I’m sure a number of them say to themselves, “Some day, when I’m making $X a year, I’ll start to put money in a 401K. Some sweet day!” But for most of them, that day never quite rolls around, and when the kids are finally out of college and the nest is empty, they look around and think, “Wow! I really need to get to work on this retirement thing.”

So, the government proposes some mandatory retirement plan (I thought we already had a pyramid scheme mandatory plan called Social Security) like MyIRA, where they’ll put your money away in an account earmarked just for you. If you’re foolish enough to believe they can be trusted not to spend all of that money, too, I’m not sure your survival instincts are well-developed enough that you’re going to survive long enough to retire, so it may be a moot point.

Again, I don’t believe in coercion to force people to buy government sponsored bonds and slow growth funds in a MyIRA, but someone’s got to beat them about the head and shoulders to wake them up, right?

Diet


What about recent legislation in New York which keeps those poor, coke-swilling fat folks from drinking too large a cup of sugar syrup? I mean, it’s painfully obvious that obesity has reached gargantuan (see what I did there?) proportions in the U.S.A these days. Someone ought to do something about it!

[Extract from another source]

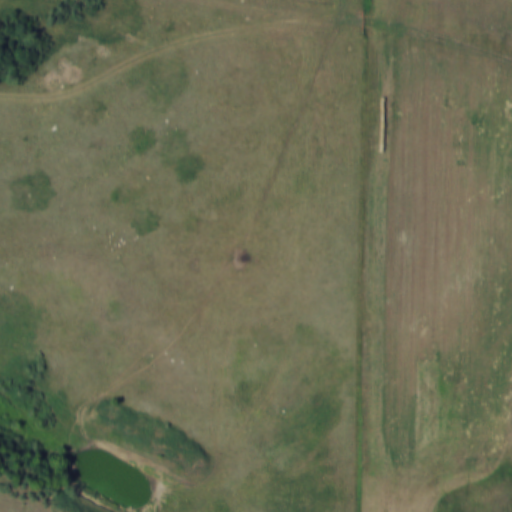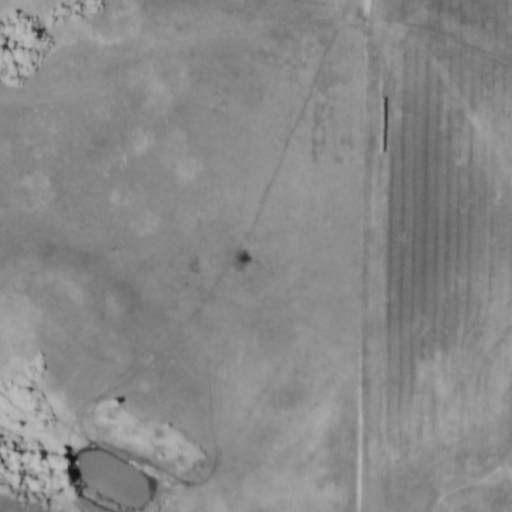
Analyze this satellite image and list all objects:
road: (267, 9)
road: (36, 99)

Maybe if we just require bigger (supersized?) nutritional labels on the food we buy in the convenience stores, people will be able to read them. I hadn’t realized there was a connection between Type II diabetes and myopia, but perhaps I’m just oblivious to the obvious.

Verily, verily, I give unto you the most obvious commandment of them all. In order to lose weight, you must “Exercise more and eat less”. I have a personal friend who lost over 150 pounds by following those two simple rules over a year’s time. A stunning transformation!

I’m pretty certain even a kindergarten child can understand the concept, so we are we a nation of fatties? It can’t be a matter of awareness, it has to be all about self-control. But should we cede to the government the right to determine our diet? What if I like chocolate cake? Should some bureaucratic be allowed to rip it from my grasp? He can take if from my cold, dead, hands, if he dares.

Safety


What about safety issues, like motorcycle helmet laws, seatbelt laws, the mandatory use of child safety seats? When you remove my automatic, cynical reaction which tells me that someone at Graco is lobbying their congresscritter to keep making stricter child safety seat laws which oh so coincidentally coincide with their introduction of the latest, greatest and…dare I say it?...more expensive model, there’s not a whole lot of there there.

First, I believe that wearing a helmet makes riding a motorcycle somewhat safer, or at least not quite as likely to result in massive head injuries. I never ride anywhere without one, and I would never let a passenger ride without one. But do we really have to tell adults that they must wear them or be cited? If you're over 21, and I tell you not to stick your face in the lion's mouth, my responsibility pretty much ends there, if you decide to do it anyway. Again, I think some senator's brother-in-law owns a helmet manufacturing company, and came up with a new way to drum up some business.

Don't even get me started on the new "overfill protection" propane tanks we all had to buy to replace our perfectly good old "unsafe" tanks.

Child safety seats I can actually support, to some degree, as we all have an obligation to protect the small and helpless in our care. But it just seems crazy that every other year a new study comes out telling us which way they have to face, directly contradicting last year's data. I think that if you're hurtling down the road a mile a minute in a great big pile of steel, Murphy's Law is eventually going to catch up with you, and people are going to get hurt, no matter which way their seat is pointing.

I'm actually amazed sometimes, as I cruise down the multi-lane freeways, that all these people, each with their own agenda, manage to navigate to and fro every day with as little mayhem as they do. Think about it.

Ok, I'll climb down off my soapbox for a bit now.